I've done my due diligence. I've found a great property. It cash flows quite well for the area. It's currently completely rented at 1500/1500/950. I'm pre-approved for the full amount, and mortgage + PMI + prop insurance = ~2000$.
However, I now understand the inaction or paralysis that I hear thrown around this site and on the podcasts. The concept of being on the hook for 2000$ a month if I cant get it filled is quite daunting to me.
I know this place makes sense, and I know that 2/3 filled it pays for itself, but just that concept of pulling the trigger and making an offer is really hitting me.
Any advice how to get over this hurdle? Or am I looking at this the wrong way and I should pull back to a lower payment number?
(I'm really hoping that someday, this is one of those times I think back and kind of laugh about)
@Ben Hudnall share more of the deal details and the numbers and have the community chime in. If they feel that it is a deal, you should have more confidence to jump in. Education is the solution to many risk issues.
Once you have pushed your comfort zone, the comfort zone moves to the next level. By keeping to move your comfort zone along the path is how you grow. Stop with inaction and of course you don't grow. The other option is to partner with someone and share the risk and reward with someone else.
Let us know the numbers and you may get the assurance your require or find out you are correct in your concerns.
There are a ton of expenses on a property beyond mortgage and insurance so without the numbers it is hard to assess.
@Jeff Greenberg @Thomas S.
Well, unfortunately I learned another lesson today - the property accepted a different offer.
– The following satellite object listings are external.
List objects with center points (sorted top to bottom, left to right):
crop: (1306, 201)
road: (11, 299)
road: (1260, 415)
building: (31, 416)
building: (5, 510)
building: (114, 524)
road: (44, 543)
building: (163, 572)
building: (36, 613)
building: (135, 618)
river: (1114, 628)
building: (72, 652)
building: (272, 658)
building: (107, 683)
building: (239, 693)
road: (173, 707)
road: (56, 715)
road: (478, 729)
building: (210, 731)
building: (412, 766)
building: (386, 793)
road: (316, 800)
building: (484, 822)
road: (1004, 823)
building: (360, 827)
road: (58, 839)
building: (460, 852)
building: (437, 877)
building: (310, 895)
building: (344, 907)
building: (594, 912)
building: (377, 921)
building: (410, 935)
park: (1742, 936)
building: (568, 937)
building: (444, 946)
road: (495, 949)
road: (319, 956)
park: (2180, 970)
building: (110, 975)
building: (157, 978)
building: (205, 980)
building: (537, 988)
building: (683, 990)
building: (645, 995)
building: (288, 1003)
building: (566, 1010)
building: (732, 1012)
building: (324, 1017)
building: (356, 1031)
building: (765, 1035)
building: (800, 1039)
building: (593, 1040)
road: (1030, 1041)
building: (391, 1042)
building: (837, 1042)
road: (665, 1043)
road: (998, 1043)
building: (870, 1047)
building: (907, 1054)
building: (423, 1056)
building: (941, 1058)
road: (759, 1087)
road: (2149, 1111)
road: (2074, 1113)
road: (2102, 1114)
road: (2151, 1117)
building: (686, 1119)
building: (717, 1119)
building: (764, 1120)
Anyways, for the sake of understanding if I made a big mistake in my inaction, here are the numbers and caveats:
Current Rents: 1500,1450,925
Water/Sewer = 175/mo
Garbage = 45/mo
Vacancy (5%) = 192.25/mo
repairs (8%) = 307.92/mo
Mortgage Payment + PMI = 1693/mo
Insurance = 1700/yr
Prop Mgmt (10%) = 384.9/mo
This leaves me with a monthly Income of 3849
Expenses of 3324.05 a month
for a cash flow of: 524.95 a month. (self management would give me a 909.84CF)
Total aquisition costs are ~14,000$ for a COCR o f 45%
Cap rate of 8.9
Now caveats and reasons I have been apprehensive: it needs a new roof in the next 5 or so years, One of the hot water heaters is extremely old and will have to go soon, and one of the boilers is from 1995 (ready to go).
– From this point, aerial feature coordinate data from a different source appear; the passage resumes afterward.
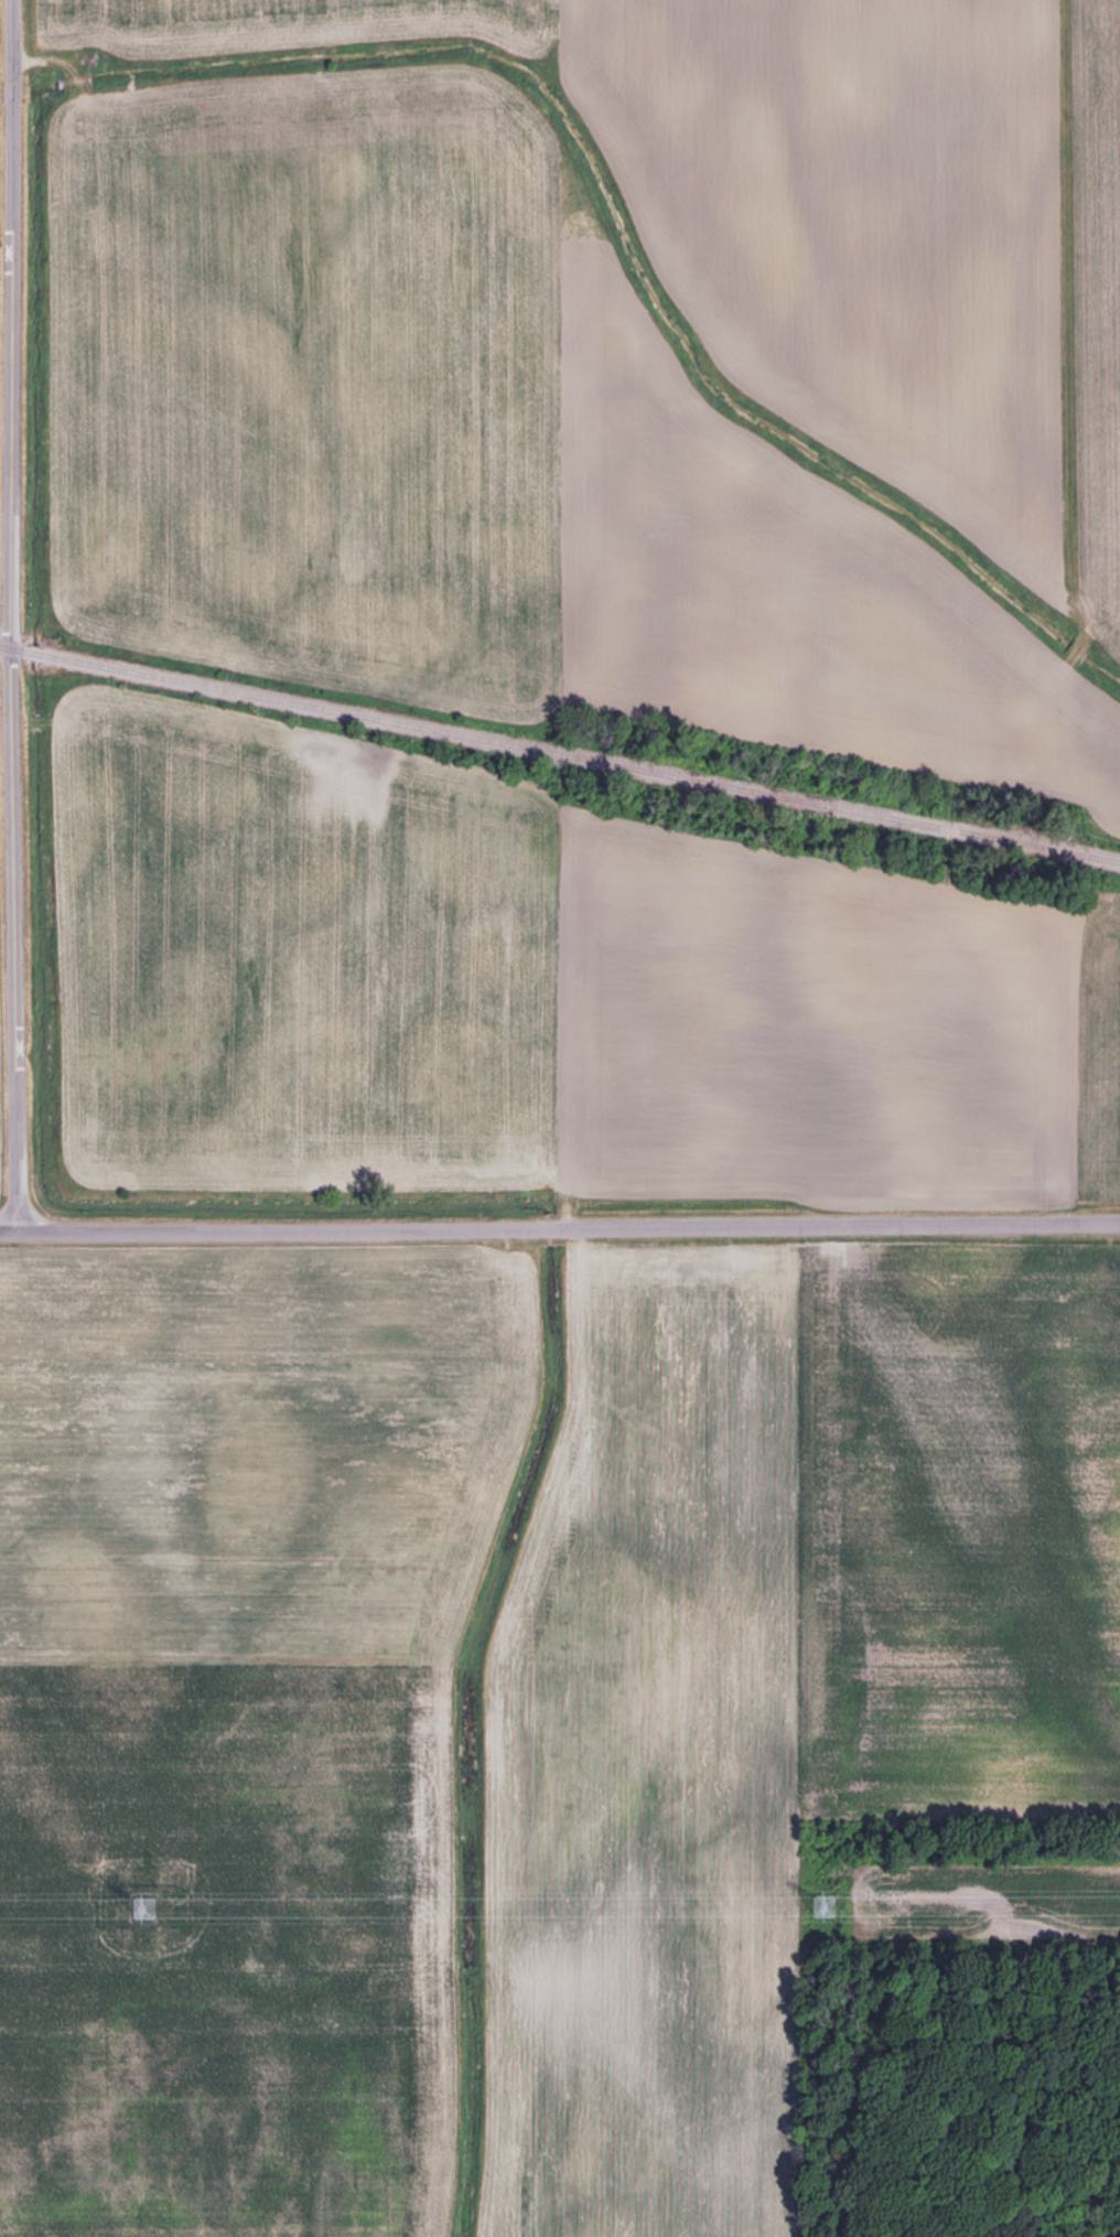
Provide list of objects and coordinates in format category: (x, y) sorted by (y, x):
road: (5, 615)
railway: (559, 754)
road: (559, 1228)
power tower: (825, 1906)
power tower: (141, 1912)

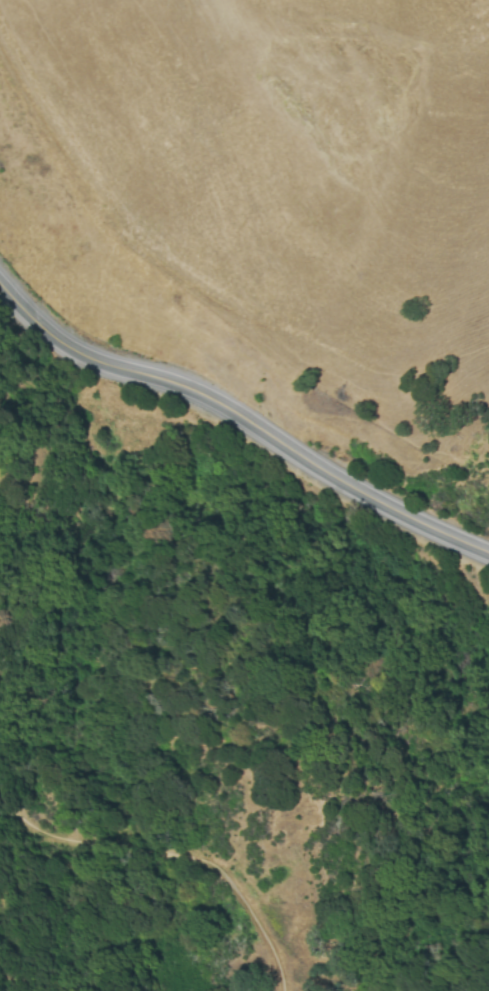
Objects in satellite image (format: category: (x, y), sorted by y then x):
road: (242, 417)
road: (173, 862)
park: (285, 874)
road: (8, 984)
Other than that there are some....dubious rehab decisions from the current owner - boarded up window sections, no dishwashers, etc. Lastly, that 1500/1425 rents are definitely priced with section 8 support involved. Market probably bears somewhere between 1350 and 1450.
simplest answer to your issue...
You can know every statistic, fancy book terminology, whatever CORC, CCO, OKREL, f, etc, means, but...that isn't worth anything if you arn't cashing checks every month from it.
@Chris Grenier Good advice. So from your stand point that 500$ I was salivating over would have been worth it.
Also, great to see someone originally from the area (Worcester) I grew up in Westborough
Remember what I posted about CapEx not being a % of gross rent? Not a Chance in France you will be spending only $307.92/mo in repairs/CapEx (8%) on a triplex over the long term ... Will probably be more like $307.93 (joking).
I am not sure of your area... but your analysis seems pretty good! I would add include some cap ex (you mentioned the roof and water heater were on its way out)- David F is absolutely correct.... with these older buildings in Massachusetts, you will be spending money long term
Looks like FHA since you had the PMI correct?
Hello @Ben Hudnall .
Trust your numbers and your work.
I understand the salivating. It sounded pretty sweet. May I suggest you get a sense of the cost of the two big repairs. If you know what you're facing it might not be so scary next time. And, unless you're looking for that cash flow right away, you could also, set some or all of the net aside for a few years in anticipation of the big jobs. $900/mo for a yr would've given you almost $11k/yr toward the roof and you could decide if self managing was something you liked or hated while you learn more about the operations of your property and the tenants in the units. If you hate it, you'd still have your prop mgr option to fall back on. Just a thought. Other than that, be patient. The right one will come when you're ready.
Not knowing the property or condition of stuff...SWAG
figure the water heater about 700-1100 depending on who does the work.
heating system about 7000 to 11000
Roof about 12000 to 20000.
You can always offer say 10K less based on those repairs.
Do worry about the boarded up areas... why was it done?